Avon-Region 10 Food Service Director Maggie Dreher tells Patch about the transition happening in school lunch offerings.

Credit: Jessie Sawyer
Credit: Jessie Sawyer

School lunches have changed a lot in the past few years. 

Maggie Dreher, the shared food services director for Avon and Region 10 schools, said that Avon is one many school districts moving away from processed meals and starting to make meals from scratch.

She credits the push to address childhood obesity across the nation with the change in philosophy in food services for schools nationwide.

The amount of students with food allergies is also on the rise, Dreher said. The education surrounding nutrition and school lunches has increased.

Serving healthier meals to Avon’s students is not about putting them on diets, according to Dreher.

“If you can cook fresh, it’s just healthier,” said Dreher, who worked in food services at Watertown schools for 15 years and was in the restaurant industry prior to that.

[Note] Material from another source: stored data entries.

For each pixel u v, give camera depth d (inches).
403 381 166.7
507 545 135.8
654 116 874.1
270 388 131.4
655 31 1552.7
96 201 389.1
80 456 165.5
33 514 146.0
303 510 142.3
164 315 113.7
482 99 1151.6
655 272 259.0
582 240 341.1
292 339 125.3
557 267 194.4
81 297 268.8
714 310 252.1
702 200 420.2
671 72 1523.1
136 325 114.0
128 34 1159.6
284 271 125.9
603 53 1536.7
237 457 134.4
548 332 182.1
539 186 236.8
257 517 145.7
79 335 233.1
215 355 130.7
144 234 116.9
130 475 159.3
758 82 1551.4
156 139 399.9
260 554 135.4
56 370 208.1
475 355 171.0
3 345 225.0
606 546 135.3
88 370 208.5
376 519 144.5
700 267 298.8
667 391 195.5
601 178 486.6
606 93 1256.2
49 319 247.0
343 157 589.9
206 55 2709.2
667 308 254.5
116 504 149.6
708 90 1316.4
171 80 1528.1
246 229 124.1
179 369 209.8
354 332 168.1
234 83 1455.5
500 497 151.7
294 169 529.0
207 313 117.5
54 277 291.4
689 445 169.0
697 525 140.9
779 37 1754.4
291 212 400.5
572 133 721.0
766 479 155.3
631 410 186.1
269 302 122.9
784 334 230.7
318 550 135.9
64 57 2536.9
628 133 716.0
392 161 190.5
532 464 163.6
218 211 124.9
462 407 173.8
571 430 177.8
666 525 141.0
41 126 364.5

She and her staff are focusing on serving meals with less sodium and fat and more whole grains. Processed foods have more salt in them to preserve them, so she said that’s one of the arguments for making foods from scratch.

It will take time for students to adjust, particularly the teens, she said, but the younger students seem most willing to try new dishes. The practice of serving more fresh foods will change students’ pallets.

“It’s a process to get kids away from that frozen chicken tender and to eat a healthy product,” she said.

The district has consulted with Avon chef and cookbook author Terry Walters, who specializes in clean and organic food. Dreher plans out the menus monthly adding many seasonal dishes.

While many of the foods are similar – pizza and chicken tenders, for instance – cafeteria staff are making pizza, chicken tenders, turkey chili and other foods from scratch rather than relying on frozen items and fryalaters.  This is the first year Avon has emphasized food from scratch.

School cafeterias have increasing nutritional guidelines to meet, including offering more fruits and vegetables.

Avon schools already get apples from Hayword Orchards in Burlington and are exploring options for produce from local farms and a future farm to school program.

By sharing a food services director with Region 10, Avon and the Burlington-Harwinton school district are eligible for purchase cost savings for food and equipment.

“It’s going well,” said Dreher, who has been with both districts since August.

Both currently are benefitting from a Department of Defense grant for fruits and vegetables and are getting most of the produce from a Rhode Island vendor. 

“They’re concerned about the health of the students,” Dreher said.

Many people may not realize that Avon’s food services program is self-sustaining as oppose to being funded by taxpayer money, Dreher said. 

“It’s basically running businesses.”

The changes in the food services industry fit with Avon’s mission of sustainability. Avon cafeterias plan to swap out paper plates with dishware as a way to cut down on waste. Avon schools are also exploring the idea of having gardens. 

Kristin M. Vilardi January 30, 2014 at 12:40 PM
this is awesome! :)
Mike February 23, 2014 at 07:53 PM
The lunches are the worst that they ever been. Asking any student at the high school what they most dislike about the high school and they will say the lunches.